EXERCISE A: In the costs budgets text, what did the Claimant's solicitor sign his name to in the Bank of Ireland case?

Why the change?  Costs Budgets

Whilst as busy costs draftsmen we have a great deal to be getting on with at present, we can’t help but sometimes look up and wonder at the strange coincidences of life.

Word has it, that the statement of truth required for completion on Costs Budgets precedent H is to be amended in the forthcoming update to the CPR, and some would say softened, to:

 “This budget is a fair and accurate statement of incurred and estimated costs which it  would be reasonable and proportionate for my client to incur in this litigation.”.

The actual purpose behind the amendment is unknown, though the removal of an explicit expression of liability on the part of the client to pay costs, and by extension the indemnity principle, is significant. Is the change perhaps influenced by a belated realisation that under a CFA, a liability to pay costs will not crystalise until the claim has been successfully concluded, or in circumstances otherwise entitling the solicitor to be paid under the terms of the agreement, and so in its present form is perhaps inappropriate in that context? Or does it give an indication of the direction of thought of the rule makers as to the indemnity principle itself?

The happy coincidence of course is the timing, following soon after the decision of the Honourable Mr Justice Stuart-Smith in  BANK OF IRELAND v PHILIP PANK PARTNERSHIP [2014] EWHC 284 (TCC) in which a slightly more relaxed, and we would say sensible, approach was taken to the situation the Claimant’s solicitor found himself in, namely having put his signature only to the words ‘Statement of Truth’ rather than the actual wording of the same. Not every instance of non-compliance will be considered equal with sanction automatically applicable to all, and in a welcome instance of what could be mistaken for common sense, no sanction was considered to apply.

We can only hope for more instances of the interests of justice triumphing, rather than those of its administration, as we lower our eyes back to more immediate matters in hand.

Items listed in a dataset
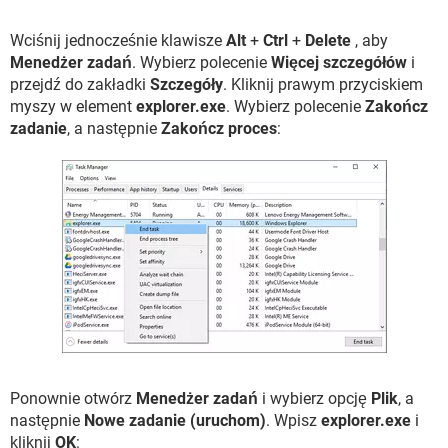
Wciśnij jednocześnie klawisze
Alt
+
Ctrl
+
Delete
, aby
Menedżer zadań
. Wybierz polecenie
Więcej szczegółów
i
przejdź do zakładki
Szczegóły
. Kliknij prawym przyciskiem
myszy w element
explorer.exe
. Wybierz polecenie
Zakończ
zadanie
, a następnie
Zakończ proces
:
Ponownie otwórz
Menedżer zadań
i wybierz opcję
Plik
, a
następnie
Nowe zadanie (uruchom)
. Wpisz
explorer.exe
i
kliknij
OK
:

EXERCISE B: Copy every line of the rows above without any changes, and leave out the picture markers.

RESPONSE A: Only the words 'Statement of Truth', not the actual wording of the statement.

RESPONSE B:
Wciśnij jednocześnie klawisze
Alt
+
Ctrl
+
Delete
, aby
Menedżer zadań
. Wybierz polecenie
Więcej szczegółów
i
przejdź do zakładki
Szczegóły
. Kliknij prawym przyciskiem
myszy w element
explorer.exe
. Wybierz polecenie
Zakończ
zadanie
, a następnie
Zakończ proces
:
Ponownie otwórz
Menedżer zadań
i wybierz opcję
Plik
, a
następnie
Nowe zadanie (uruchom)
. Wpisz
explorer.exe
i
kliknij
OK
:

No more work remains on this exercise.